(All Album Reviews by olias)
The Italian band Osanna released four albums for the Fonit label in the early ‘70’s, of which Palepoli is widely regarded as their masterpiece. Comprised of two epic-length tracks separated by a brief interlude, Palepoli lies firmly in the “dark & Gothic” camp of Italian prog, albeit generally not as heavy as Museo Rosenbach or as sinister as Il Balletto di Bronzo. The two long pieces, “Oro Caldo” and “Animale Senza Respiro” are not especially cohesive, and could easily have been arranged as suites instead of single tracks.
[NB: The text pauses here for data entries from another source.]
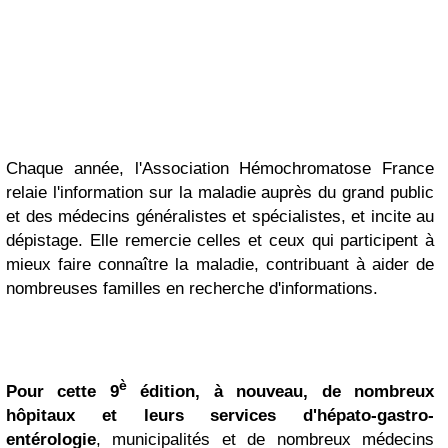
Chaque année, l'Association Hémochromatose France
relaie l'information sur la maladie auprès du grand public
et des médecins généralistes et spécialistes, et incite au
dépistage. Elle remercie celles et ceux qui participent à
mieux faire connaître la maladie, contribuant à aider de
nombreuses familles en recherche d'informations.
è
Pour cette 9
édition, à nouveau, de nombreux
hôpitaux et leurs services d'hépato-gastro-
entérologie
, municipalités et de nombreux médecins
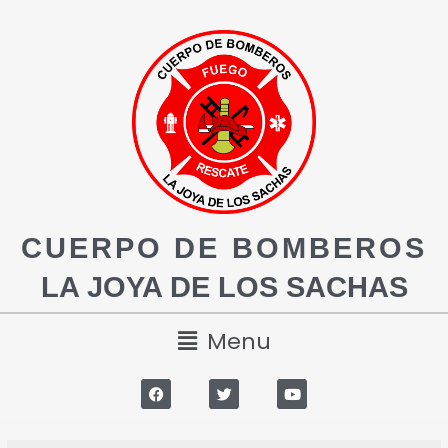
CUERPO DE BOMBEROS
LA JOYA DE LOS SACHAS
Menu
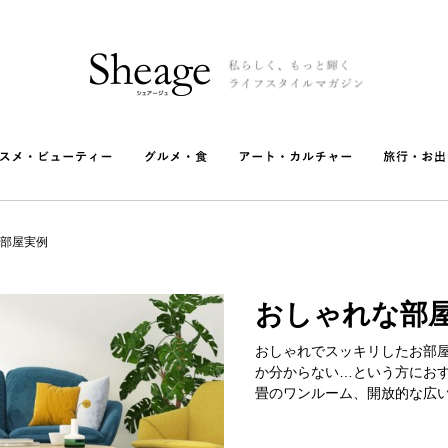
部屋実例
おしゃれな部
おしゃれでスッキリしたお部
か分からない…という方にお
畳のワンルーム、開放的な広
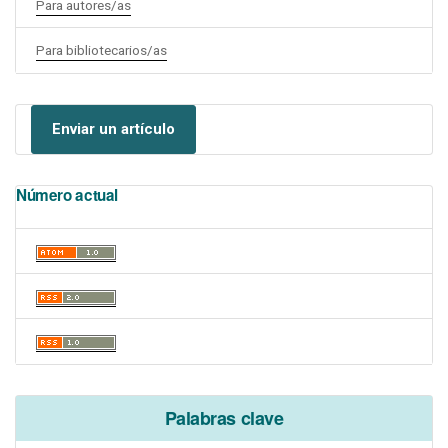
Para autores/as
Para bibliotecarios/as
Enviar un artículo
Número actual
Palabras clave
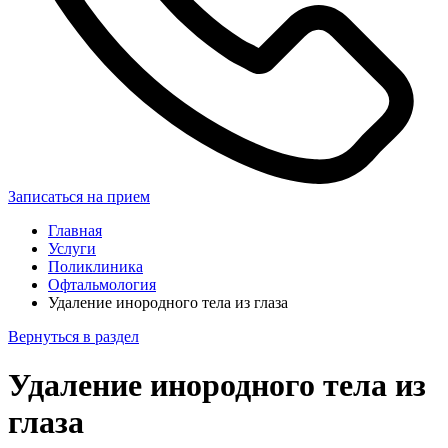
Записаться на прием
Главная
Услуги
Поликлиника
Офтальмология
Удаление инородного тела из глаза
Вернуться в раздел
Удаление инородного тела из
глаза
The one truly upbeat section on the album is found in the opening moments of “Oro Caldo”, taking the form of a rousing vocal chorale in the traditional style of Naples (Osanna’s native city), backed by propulsive rock music. After that, it’s a fairly melancholy affair throughout, with enough dirge-like mellotron and tasteful flute embellishment to be of interest to fans of early King Crimson or Genesis. Anyone expecting pastoral Italian prog a la Celeste, though, will be rudely awakened by the many jarring, agitated segments which punctuate the gloom. In these moments, Osanna tends to bear a stylistic resemblance to Van der Graaf Generator, due to their off-kilter rhythms and the presence of Elia D’Anna’s somewhat chaotic but impassioned saxophone. It’s also worth noting that, atypical of most major Italian bands (including the “Big 3” of PFM, Banco, and Le Orme), electric guitar plays a prominent role in Osanna, courtesy of Danilo Rustici (who handles lead vocals and organ as well).
Bottom line, Palepoli is an enjoyable disc with few notable weaknesses. While perhaps not an essential Italian purchase, it’s well worth investigating for fans of heavy, dramatic symphonic prog a la King Crimson’s debut or Banco’s Darwin, so long as they are receptive to some abrupt shifts and a touch of the agitation and swirling cacophony of early VdGG.